Slowenien hatte am Vortag über das Frühwarnsystem Ecurie die anderen EU-Mitglieder informiert, sagte der Leiter des slowenischen Amtes für Atomschutz, Marjan Tkavc, in Ljubljana. Nach Eucurie-Angaben seien etwas 2,5 Kubikmeter Kühlmittel pro Stunde ausgeströmt.

Tkavc verteidigte die Entscheidung seiner Behörde, den Vorfall zu melden. Es sei das erste Leck im primären Kühlkreislauf des Kraftwerks in Krsko gewesen. "Deshalb schien die Besorgnis zunächst berechtigt." Später sei Ecurie "mündlich über die Entwarnung informiert" worden. Slowenien hat noch bis Ende Juni die Ratspräsidentschaft in der Europäischen Union (EU) inne.
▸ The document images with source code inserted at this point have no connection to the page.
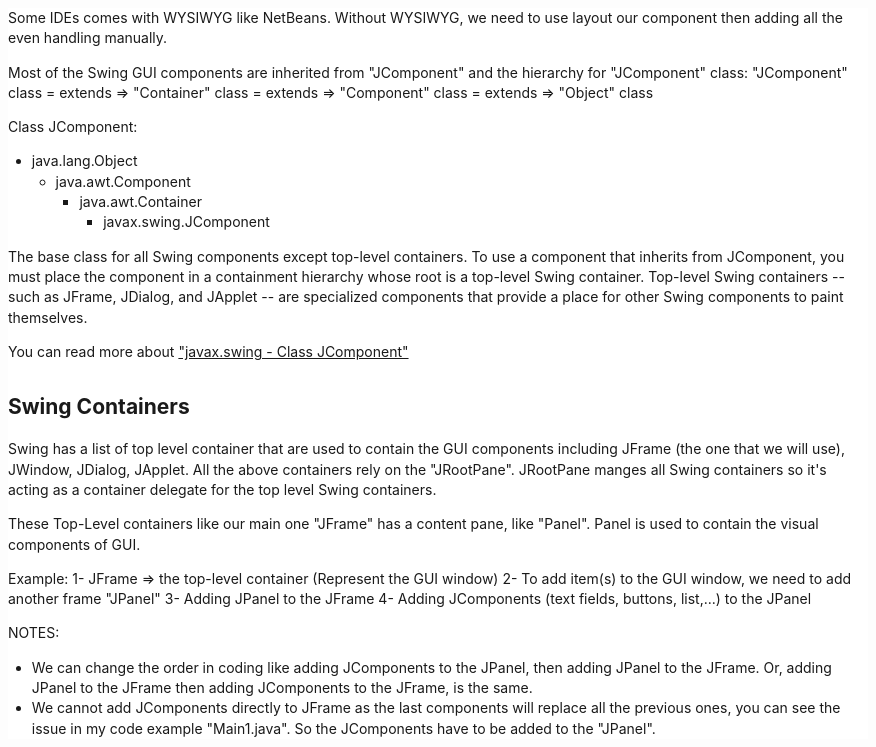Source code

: Some IDEs comes with WYSIWYG like NetBeans. Without WYSIWYG, we need to use layout our component then adding all the even handling manually.

Most of the Swing GUI components are inherited from "JComponent" and the hierarchy for "JComponent" class:
"JComponent" class = extends => "Container" class = extends => "Component" class = extends => "Object" class

Class JComponent:
- java.lang.Object
    - java.awt.Component
        - java.awt.Container
            - javax.swing.JComponent

The base class for all Swing components except top-level containers. To use a component that inherits from JComponent, you must place the component in a containment hierarchy whose root is a top-level Swing container. Top-level Swing containers -- such as JFrame, JDialog, and JApplet -- are specialized components that provide a place for other Swing components to paint themselves.

You can read more about ["javax.swing - Class JComponent"](https://docs.oracle.com/en/java/javase/17/docs/api/java.desktop/javax/swing/JComponent.html)

## Swing Containers
Swing has a list of top level container that are used to contain the GUI components including JFrame (the one that we will use), JWindow, JDialog, JApplet. All the above containers rely on the "JRootPane". JRootPane manges all Swing containers so it's acting as a container delegate for the top level Swing containers.

These Top-Level containers like our main one "JFrame" has a content pane, like "Panel". Panel is used to contain the visual components of GUI.

Example:
1- JFrame => the top-level container (Represent the GUI window)
2- To add item(s) to the GUI window, we need to add another frame "JPanel"
3- Adding JPanel to the JFrame
4- Adding JComponents (text fields, buttons, list,...) to the JPanel 

NOTES: 
- We can change the order in coding like adding JComponents to the JPanel, then adding JPanel to the JFrame. Or, adding JPanel to the JFrame then adding JComponents to the JFrame, is the same.
- We cannot add JComponents directly to JFrame as the last components will replace all the previous ones, you can see the issue in my code example "Main1.java". So the JComponents have to be added to the "JPanel". 
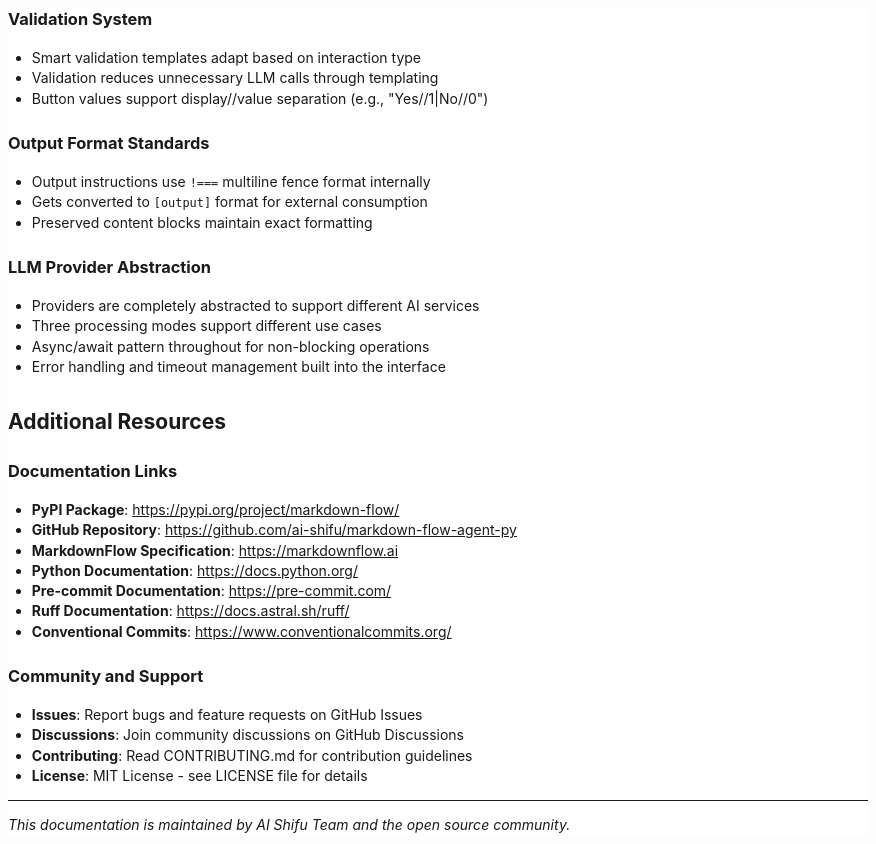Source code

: ### Validation System

- Smart validation templates adapt based on interaction type
- Validation reduces unnecessary LLM calls through templating
- Button values support display//value separation (e.g., "Yes//1|No//0")

### Output Format Standards

- Output instructions use `!===` multiline fence format internally
- Gets converted to `[output]` format for external consumption
- Preserved content blocks maintain exact formatting

### LLM Provider Abstraction

- Providers are completely abstracted to support different AI services
- Three processing modes support different use cases
- Async/await pattern throughout for non-blocking operations
- Error handling and timeout management built into the interface

## Additional Resources

### Documentation Links

- **PyPI Package**: <https://pypi.org/project/markdown-flow/>
- **GitHub Repository**: <https://github.com/ai-shifu/markdown-flow-agent-py>
- **MarkdownFlow Specification**: <https://markdownflow.ai>
- **Python Documentation**: <https://docs.python.org/>
- **Pre-commit Documentation**: <https://pre-commit.com/>
- **Ruff Documentation**: <https://docs.astral.sh/ruff/>
- **Conventional Commits**: <https://www.conventionalcommits.org/>

### Community and Support

- **Issues**: Report bugs and feature requests on GitHub Issues
- **Discussions**: Join community discussions on GitHub Discussions
- **Contributing**: Read CONTRIBUTING.md for contribution guidelines
- **License**: MIT License - see LICENSE file for details

---

_This documentation is maintained by AI Shifu Team and the open source community._
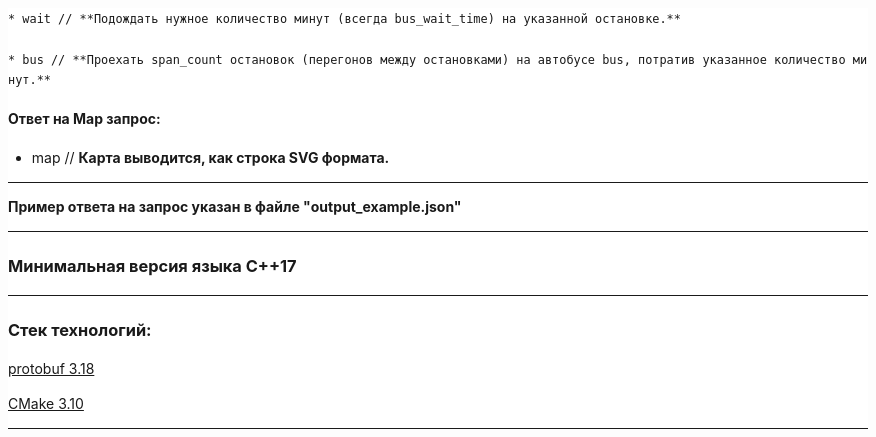     * wait // **Подождать нужное количество минут (всегда bus_wait_time) на указанной остановке.**

    * bus // **Проехать span_count остановок (перегонов между остановками) на автобусе bus, потратив указанное количество минут.**


#### Ответ на Map запрос:

   * map // **Карта выводится, как строка SVG формата.**

---

**Пример ответа на запрос указан в файле "output_example.json"**

---

### Минимальная версия языка C++17

---

### Стек технологий:

   [protobuf 3.18](https://github.com/protocolbuffers/protobuf/tree/master/src)

   [CMake 3.10](https://cmake.org/)

---
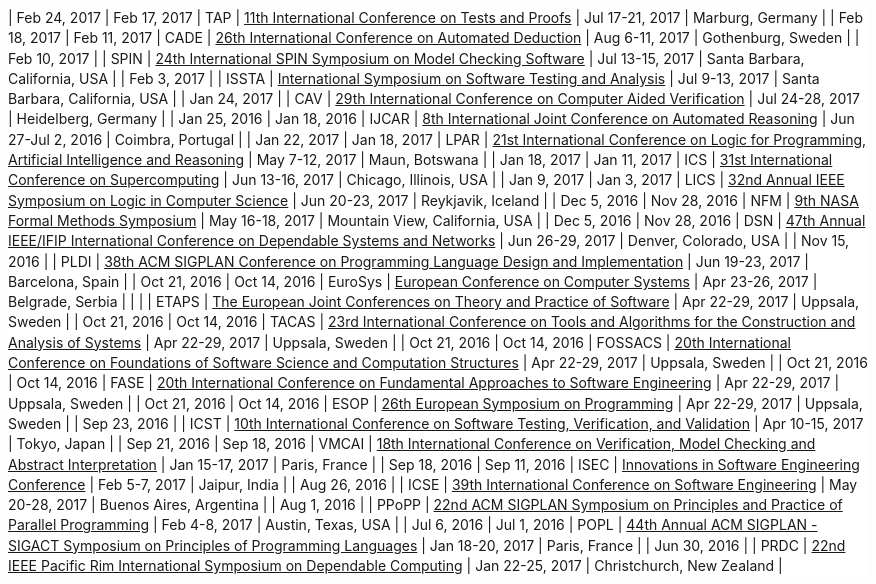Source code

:| Feb 24, 2017 | Feb 17, 2017 | TAP | <a href="http://www.seceng.informatik.tu-darmstadt.de/tap2017/">11th International Conference on Tests and Proofs</a> | Jul 17-21, 2017 | Marburg, Germany | 
| Feb 18, 2017 | Feb 11, 2017 | CADE | <a href="http://cade-26.info/">26th International Conference on Automated Deduction</a> | Aug 6-11, 2017 | Gothenburg, Sweden | 
| Feb 10, 2017 |  | SPIN | <a href="http://conf.researchr.org/home/spin-2017/">24th International SPIN Symposium on Model Checking Software</a> | Jul 13-15, 2017 | Santa Barbara, California, USA | 
| Feb 3, 2017 |  | ISSTA | <a href="http://conf.researchr.org/home/issta-2017">International Symposium on Software Testing and Analysis</a> | Jul 9-13, 2017 | Santa Barbara, California, USA | 
| Jan 24, 2017 |  | CAV | <a href="http://cavconference.org/2017/">29th International Conference on Computer Aided Verification</a> | Jul 24-28, 2017 | Heidelberg, Germany | 
| Jan 25, 2016 | Jan 18, 2016 | IJCAR | <a href="http://www.uc.pt/en/congressos/ijcar2016">8th International Joint Conference on Automated Reasoning</a> | Jun 27-Jul 2, 2016 | Coimbra, Portugal | 
| Jan 22, 2017 | Jan 18, 2017 | LPAR | <a href="http://easychair.org/smart-program/LPAR-21/">21st International Conference on Logic for Programming, Artificial Intelligence and Reasoning</a> | May 7-12, 2017 | Maun, Botswana | 
| Jan 18, 2017 | Jan 11, 2017 | ICS | <a href="http://press3.mcs.anl.gov/ics2017/">31st International Conference on Supercomputing</a> | Jun 13-16, 2017 | Chicago, Illinois, USA | 
| Jan 9, 2017 | Jan 3, 2017 | LICS | <a href="http://lics.rwth-aachen.de/lics17/preview/">32nd Annual IEEE Symposium on Logic in Computer Science</a> | Jun 20-23, 2017 | Reykjavik, Iceland | 
| Dec 5, 2016 | Nov 28, 2016 | NFM | <a href="https://ti.arc.nasa.gov/events/nfm-2017/">9th NASA Formal Methods Symposium</a> | May 16-18, 2017 | Mountain View, California, USA | 
| Dec 5, 2016 | Nov 28, 2016 | DSN | <a href="http://dsn2017.github.io/">47th Annual IEEE/IFIP International Conference on Dependable Systems and Networks</a> | Jun 26-29, 2017 | Denver, Colorado, USA | 
| Nov 15, 2016 |  | PLDI | <a href="http://conf.researchr.org/home/pldi-2017">38th ACM SIGPLAN Conference on Programming Language Design and Implementation</a> | Jun 19-23, 2017 | Barcelona, Spain | 
| Oct 21, 2016 | Oct 14, 2016 | EuroSys | <a href="http://eurosys2017.org/">European Conference on Computer Systems</a> | Apr 23-26, 2017 | Belgrade, Serbia | 
|  |  | ETAPS | <a href="http://www.etaps.org/">The European Joint Conferences on Theory and Practice of Software</a> | Apr 22-29, 2017 | Uppsala, Sweden | 
| Oct 21, 2016 | Oct 14, 2016 | TACAS | <a href="http://www.etaps.org/index.php/2017/tacas">23rd International Conference on Tools and Algorithms for the Construction and Analysis of Systems</a> | Apr 22-29, 2017 | Uppsala, Sweden | 
| Oct 21, 2016 | Oct 14, 2016 | FOSSACS | <a href="http://www.etaps.org/index.php/2017/fossacs">20th International Conference on Foundations of Software Science and Computation Structures</a> | Apr 22-29, 2017 | Uppsala, Sweden | 
| Oct 21, 2016 | Oct 14, 2016 | FASE | <a href="http://www.etaps.org/index.php/2017/fase">20th International Conference on Fundamental Approaches to Software Engineering</a> | Apr 22-29, 2017 | Uppsala, Sweden | 
| Oct 21, 2016 | Oct 14, 2016 | ESOP | <a href="http://www.etaps.org/index.php/2017/esop">26th European Symposium on Programming</a> | Apr 22-29, 2017 | Uppsala, Sweden | 
| Sep 23, 2016 |  | ICST | <a href="http://aster.or.jp/conference/icst2017/">10th International Conference on Software Testing, Verification, and Validation</a> | Apr 10-15, 2017 | Tokyo, Japan | 
| Sep 21, 2016 | Sep 18, 2016 | VMCAI | <a href="http://conf.researchr.org/home/VMCAI-2017">18th International Conference on Verification, Model Checking and Abstract Interpretation</a> | Jan 15-17, 2017 | Paris, France | 
| Sep 18, 2016 | Sep 11, 2016 | ISEC | <a href="http://www.isec2017.in/">Innovations in Software Engineering Conference</a> | Feb 5-7, 2017 | Jaipur, India | 
| Aug 26, 2016 |  | ICSE | <a href="http://icse2017.gatech.edu/">39th International Conference on Software Engineering</a> | May 20-28, 2017 | Buenos Aires, Argentina | 
| Aug 1, 2016 |  | PPoPP | <a href="http://conf.researchr.org/home/PPoPP-2017">22nd ACM SIGPLAN Symposium on Principles and Practice of Parallel Programming</a> | Feb 4-8, 2017 | Austin, Texas, USA | 
| Jul 6, 2016 | Jul 1, 2016 | POPL | <a href="http://conf.researchr.org/home/POPL-2017">44th Annual ACM SIGPLAN - SIGACT Symposium on Principles of Programming Languages</a> | Jan 18-20, 2017 | Paris, France | 
| Jun 30, 2016 |  | PRDC | <a href="http://prdc.dependability.org/PRDC2017/">22nd IEEE Pacific Rim International Symposium on Dependable Computing</a> | Jan 22-25, 2017 | Christchurch, New Zealand | 
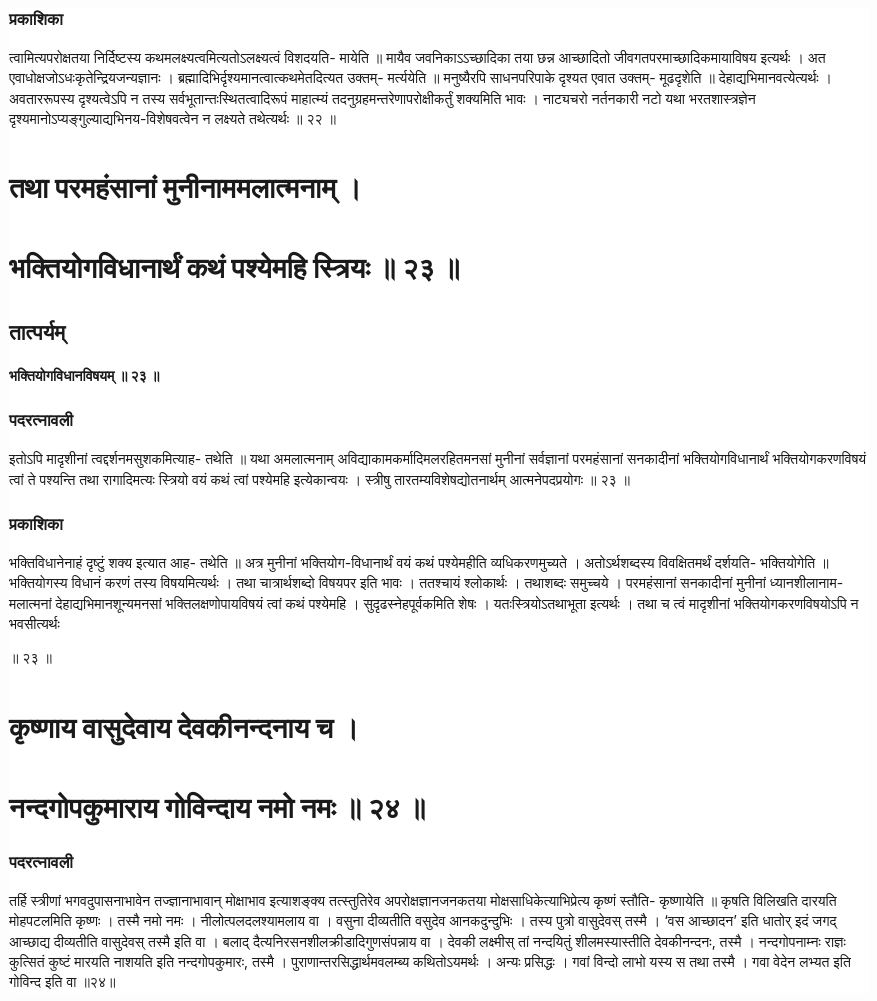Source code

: ### **प्रकाशिका**

त्वामित्यपरोक्षतया निर्दिष्टस्य कथमलक्ष्यत्वमित्यतोऽलक्ष्यत्वं विशदयति- मायेति ॥ मायैव जवनिकाऽऽच्छादिका तया छन्न आच्छादितो जीवगतपरमाच्छादिकमायाविषय इत्यर्थः । अत एवाधोक्षजोऽधःकृतेन्द्रियजन्यज्ञानः । ब्रह्मादिभिर्दृश्यमानत्वात्कथमेतदित्यत उक्तम्- मर्त्ययेति ॥ मनुष्यैरपि साधनपरिपाके दृश्यत एवात उक्तम्- मूढदृशेति ॥ देहाद्यभिमानवत्येत्यर्थः । अवताररूपस्य दृश्यत्वेऽपि न तस्य सर्वभूतान्तःस्थितत्वादिरूपं माहात्म्यं तदनुग्रहमन्तरेणापरोक्षीकर्तुं शक्यमिति भावः । नाट्यचरो नर्तनकारी नटो यथा भरतशास्त्रज्ञेन दृश्यमानोऽप्यङ्गुल्याद्यभिनय-विशेषवत्वेन न लक्ष्यते तथेत्यर्थः ॥ २२ ॥

# तथा परमहंसानां मुनीनाममलात्मनाम् ।

# भक्तियोगविधानार्थं कथं पश्येमहि स्त्रियः ॥ २३ ॥

## **तात्पर्यम्**

**भक्तियोगविधानविषयम् ॥ २३ ॥**

### **पदरत्नावली**

इतोऽपि मादृशीनां त्वद्दर्शनमसुशकमित्याह- तथेति ॥ यथा अमलात्मनाम् अविद्याकामकर्मादिमलरहितमनसां मुनीनां सर्वज्ञानां परमहंसानां सनकादीनां भक्तियोगविधानार्थं भक्तियोगकरणविषयं त्वां ते पश्यन्ति तथा रागादिमत्यः स्त्रियो वयं कथं त्वां पश्येमहि इत्येकान्वयः । स्त्रीषु तारतम्यविशेषद्योतनार्थम् आत्मनेपदप्रयोगः ॥ २३ ॥

### **प्रकाशिका**

भक्तिविधानेनाहं दृष्टुं शक्य इत्यात आह- तथेति ॥ अत्र मुनीनां भक्तियोग-विधानार्थं वयं कथं पश्येमहीति व्यधिकरणमुच्यते । अतोऽर्थशब्दस्य विवक्षितमर्थं दर्शयति- भक्तियोगेति ॥ भक्तियोगस्य विधानं करणं तस्य विषयमित्यर्थः । तथा चात्रार्थशब्दो विषयपर इति भावः । ततश्चायं श्लोकार्थः । तथाशब्दः समुच्चये । परमहंसानां सनकादीनां मुनीनां ध्यानशीलानाम-मलात्मनां देहाद्यभिमानशून्यमनसां भक्तिलक्षणोपायविषयं त्वां कथं पश्येमहि । सुदृढस्नेहपूर्वकमिति शेषः । यतःस्त्रियोऽतथाभूता इत्यर्थः । तथा च त्वं मादृशीनां भक्तियोगकरणविषयोऽपि न भवसीत्यर्थः

॥ २३ ॥

# कृष्णाय वासुदेवाय देवकीनन्दनाय च ।

# नन्दगोपकुमाराय गोविन्दाय नमो नमः ॥ २४ ॥

### **पदरत्नावली**

तर्हि स्त्रीणां भगवदुपासनाभावेन तज्ज्ञानाभावान् मोक्षाभाव इत्याशङ्क्य तत्स्तुतिरेव अपरोक्षज्ञानजनकतया मोक्षसाधिकेत्याभिप्रेत्य कृष्णं स्तौति- कृष्णायेति ॥ कृषति विलिखति दारयति मोहपटलमिति कृष्णः । तस्मै नमो नमः । नीलोत्पलदलश्यामलाय वा । वसुना दीव्यतीति वसुदेव आनकदुन्दुभिः । तस्य पुत्रो वासुदेवस् तस्मै । ‘वस आच्छादन’ इति धातोर् इदं जगद् आच्छाद्य दीव्यतीति वासुदेवस् तस्मै इति वा । बलाद् दैत्यनिरसनशीलक्रीडादिगुणसंपन्नाय वा । देवकी लक्ष्मीस् तां नन्दयितुं शीलमस्यास्तीति देवकीनन्दनः, तस्मै । नन्दगोपनाम्नः राज्ञः कुत्सितं कुष्टं मारयति नाशयति इति नन्दगोपकुमारः, तस्मै । पुराणान्तरसिद्धार्थमवलम्ब्य कथितोऽयमर्थः । अन्यः प्रसिद्धः । गवां विन्दो लाभो यस्य स तथा तस्मै । गवा वेदेन लभ्यत इति गोविन्द इति वा ॥२४॥
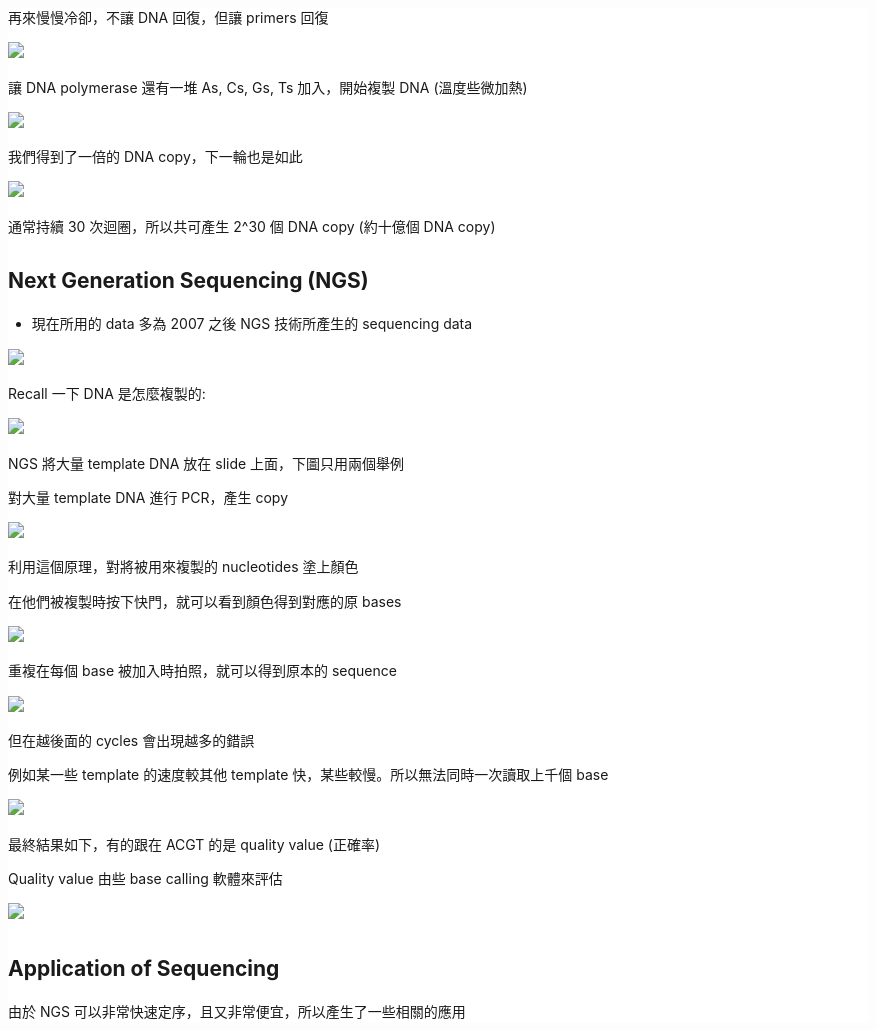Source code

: 再來慢慢冷卻，不讓 DNA 回復，但讓 primers 回復

![](../../.gitbook/assets/pcr_3.png)

讓 DNA polymerase 還有一堆 As, Cs, Gs, Ts 加入，開始複製 DNA (溫度些微加熱)

![](../../.gitbook/assets/pcr_4.png)

我們得到了一倍的 DNA copy，下一輪也是如此

![](../../.gitbook/assets/pcr_5.png)

通常持續 30 次迴圈，所以共可產生 2^30 個 DNA copy (約十億個 DNA copy)

## Next Generation Sequencing (NGS)

* 現在所用的 data 多為 2007 之後 NGS 技術所產生的 sequencing data

![](../../.gitbook/assets/sequencing_history.png)

Recall 一下 DNA 是怎麼複製的:

![](../../.gitbook/assets/dna_copying.png)

NGS 將大量 template DNA 放在 slide 上面，下圖只用兩個舉例

對大量 template DNA 進行 PCR，產生 copy

![](../../.gitbook/assets/ngs_1.png)

利用這個原理，對將被用來複製的 nucleotides 塗上顏色

在他們被複製時按下快門，就可以看到顏色得到對應的原 bases

![](../../.gitbook/assets/ngs_2.png)

重複在每個 base 被加入時拍照，就可以得到原本的 sequence

![](../../.gitbook/assets/ngs_3.png)

但在越後面的 cycles 會出現越多的錯誤

例如某一些 template 的速度較其他 template 快，某些較慢。所以無法同時一次讀取上千個 base

![](../../.gitbook/assets/ngs_5.png)

最終結果如下，有的跟在 ACGT 的是 quality value (正確率)

Quality value 由些 base calling 軟體來評估

![](../../.gitbook/assets/ngs_6.png)

## Application of Sequencing

由於 NGS 可以非常快速定序，且又非常便宜，所以產生了一些相關的應用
Nach Angaben der EU-Kommission in Brüssel war es das erste Mal, dass eine Meldung an das nach der Reaktorkatastrophe von Tschernobyl geschaffene Warnsystem veröffentlicht worden sei. Die slowenischen Behörden hatten am Mittwoch um 17.38 Uhr neben der Internationalen Atomenergiebehörde IAEA auch Ecurie darüber informiert, dass Techniker um 15.07 Uhr in dem Reaktor an der Grenze zu Kroatien im Südosten des Landes ein Leck entdeckt hatten, den Vorfall aber nur als "ungewöhnliches Ereignis" eingestuft, was die niedrigste von vier Alarmstufen der slowenischen Atomsicherheitsbehörde sei.

Die EU-Kommission verteidigte ihre Informationspolitik. Nach einer unlängst geführten Debatte beim Nuklearforum in Prag sei beschlossen worden, Meldungen an Ecurie zu veröffentlichen. "Das war ein gutes Beispiel von Transparenz im Fall eines Atomereignisses", sagte der Sprecher von EU-Energiekommissar Andris Piebalgs in Brüssel.

Österreichs Umweltminister Josef Pröll forderte eine Klärung, "wie es zu diesem Wirrwarr von Informationen kam". Nach Angaben von Tkavc hatte die Benachrichtigung Österreichs zusätzlich Verwirrung gestiftet, weil die Behörde vergessen hatte, auf dem entsprechenden Formular das Wort "Übung" zu streichen. "Es war menschliches Versagen", entschuldigte sich gestern Sloweniens Umweltminister Janez Pubodnik.

Auch die Umweltschutzorganisation Greenpeace geht davon aus, dass nach dem Zwischenfall keine unmittelbare Gefahr bestand. Das Kernkraftwerk Krsko, das sowohl Strom für Slowenien als auch für Kroatien produziert, ist nach Meinung des österreichischen Atomexperten Wolfgang Kromp ein "gutes Kraftwerk", das allerdings seismologisch gefährdet sei. Der 1984 in Betrieb gegangene Atommeiler wurde vom US-Konzern Westinghouse gebaut. Das AKW mit einem Druckwasserreaktor produziert 630 Megawatt für Slowenien und Kroatien. Umweltschützer bemängeln allerdings vor allem, dass der Meiler in einem erdbebengefährdeten Gebiet liegt.